Foregoing of weekly tests of fire-pump or sprinkler-alarm valves, is another concern.

“Fire-protection systems are an anomaly inasmuch as they are critical to life safety, but they are only used or needed when there is a fire. They are largely ignored for the most part, and often forgotten by key personnel in shopping centres,” Van Niekerk notes.

ASP Fire provides a monthly service to ensure that fire-safety equipment is inspected and tested, and that any defects are attended to immediately, so that the systems are always available in the event of a fire.

Looking at the differing obligations for tenants and property developers, Van Niekerk explains that the former must be aware of their fire-safety obligations when signing a lease.

“Once in a shop, they must inspect and test their fire-protection equipment regularly. Tenants must also practice evacuation drills regularly to ensure that all exits are unblocked and can be opened quickly in the event of an emergency.”

On the other hand, he points out that property developers need to ensure that shopping malls are designed, constructed, and equipped in accordance with the minimum fire-safety requirements. “They need to carry out regular checks on tenants to ensure that the storage and stacking in shops complies with the permitted limitations, and that the fire-protection equipment is installed and readily available for use.”
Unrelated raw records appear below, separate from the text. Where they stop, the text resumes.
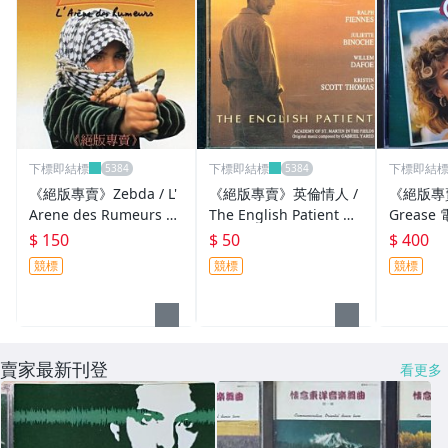
下標即結標
下標即結標
下標即結
《絕版專賣》Zebda / L'
《絕版專賣》英倫情人 /
《絕版專
Arene des Rumeurs 首
The English Patient 電
Grease
張專輯 (法版.無IFPI)
影原聲帶 Gabriel Yared
版.全銀圈.
$ 150
$ 50
$ 400
競標
競標
競標
賣家最新刊登
看更多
He also advises that shoppers should familiarise themselves with the layout of a mall, and take careful note of emergency escape routes, especially if they are visiting for the first time, or if they have very young or elderly people with them.

“We all tend to ignore fire alarms in shopping malls. Shoppers should be vigilant when an alarm sounds, as it may make the difference in terms of the few seconds needed to safely evacuate a busy mall that is on fire,” Van Niekerk concludes.